If you haven’t read it yet, read
Part 1: The Heartbreak | Part 2: Self Destruction
Part 3: Mirrored Suffering | Part 4: Mending Hearts

Turns out he was asked to play a gig that night and he needed to pick up his guitar. We planned to meet at my house and just take one car. We figured he would be sleeping at my place. Neither one of us wanting to be alone that night. When he got to my house we headed to the bar.

As soon as we got there we each grabbed a beer and he went to set up. I waited in a booth where a few friends joined me. That night I did something I hadn’t done in years. I can’t say exactly what emotion drove me to do it, but I do know it was too strong to be stopped.

I joined some friends in the parking lot to get high.

Big mistake. It had been so long that it hit me like a freight train. Almost instantly I felt sick to my stomach. After returning inside and taking a drink from my second beer, I found myself running back outside to hurl. He came out after me, sat by my side, and held my hair back for me. Suddenly I was surrounded by my friends who stayed with me until I was ready to head back in. We joked and laughed and had a great time. When we all went back in, I felt so much better. Watched him play, finished my second beer and had a couple more before heading home. Happy.
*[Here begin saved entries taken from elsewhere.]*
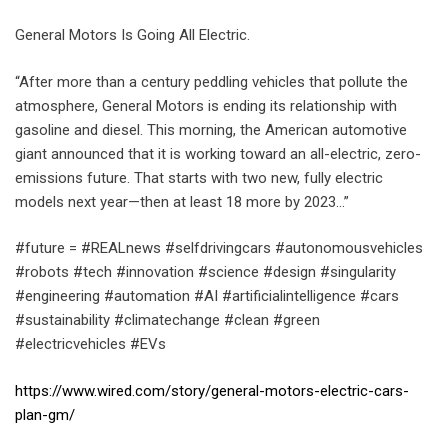
General Motors Is Going All Electric.
“After more than a century peddling vehicles that pollute the
atmosphere, General Motors is ending its relationship with
gasoline and diesel. This morning, the American automotive
giant announced that it is working toward an all-electric, zero-
emissions future. That starts with two new, fully electric
models next year—then at least 18 more by 2023…”
#future = #REALnews #selfdrivingcars #autonomousvehicles
#robots #tech #innovation #science #design #singularity
#engineering #automation #AI #artificialintelligence #cars
#sustainability #climatechange #clean #green
#electricvehicles #EVs
https://www.wired.com/story/general-motors-electric-cars-
plan-gm/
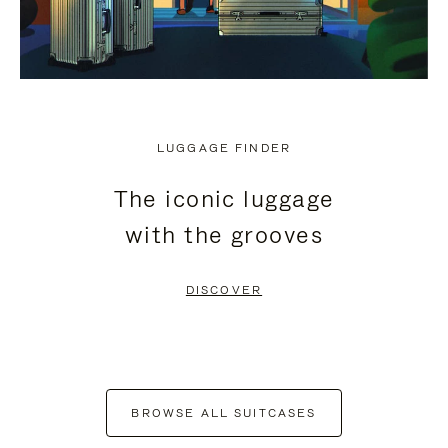
LUGGAGE FINDER
The iconic luggage
with the grooves
DISCOVER
BROWSE ALL SUITCASES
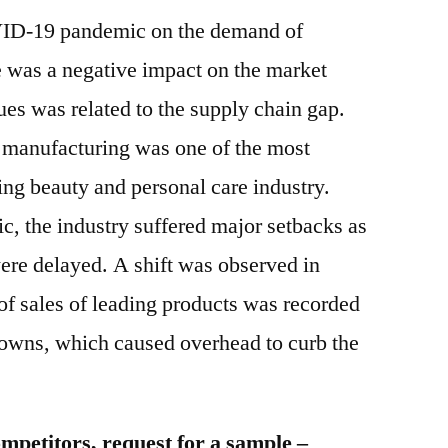
OVID-19 pandemic on the demand of
as a negative impact on the market
ues was related to the supply chain gap.
 manufacturing was one of the most
ing beauty and personal care industry.
, the industry suffered major setbacks as
ere delayed. A shift was observed in
f sales of leading products was recorded
owns, which caused overhead to curb the
mpetitors, request for a sample –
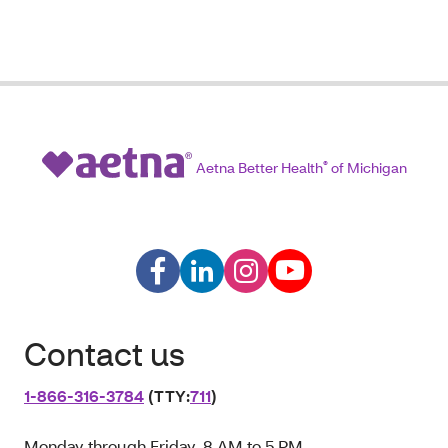
Aetna Better Health
®
of Michigan
Contact us
1‑866‑316‑3784
(TTY:
711
)
Monday through Friday, 8 AM to 5 PM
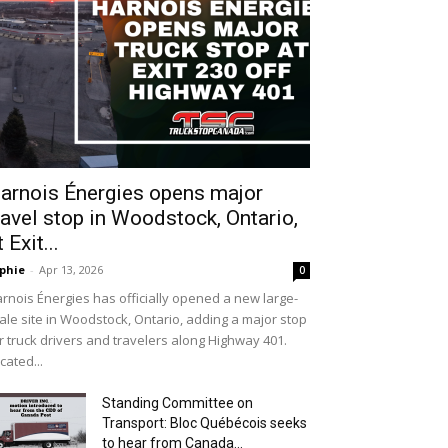
arnois Énergies opens major
ravel stop in Woodstock, Ontario,
t Exit...
phie
-
Apr 13, 2026
0
rnois Énergies has officially opened a new large-
ale site in Woodstock, Ontario, adding a major stop
r truck drivers and travelers along Highway 401.
cated...
Standing Committee on
Transport: Bloc Québécois seeks
to hear from Canada...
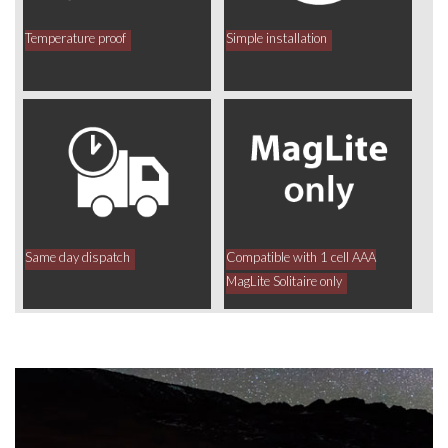
Temperature proof
Simple installation
Same day dispatch
Compatible with 1 cell AAA
MagLite Solitaire only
That night I had a blast and it was all because of a simple friendly gesture between friends. It reminded me that there’s more to life and myself than one person. My loved ones were made up of many. My mistakes in a relationship should not dictate the type of person I would be as a mother. People would miss me. I wouldn’t be where I am now, blissful with my two wonderful children, my great friends, and my very awesome husband.

I’m thankful he was there to save me from myself and that he stuck around so we could build this great life together. Believe me when I say, I will always love him for that.

Today marks 6 years I’ve been head-over-heels in love with this wonderful guy.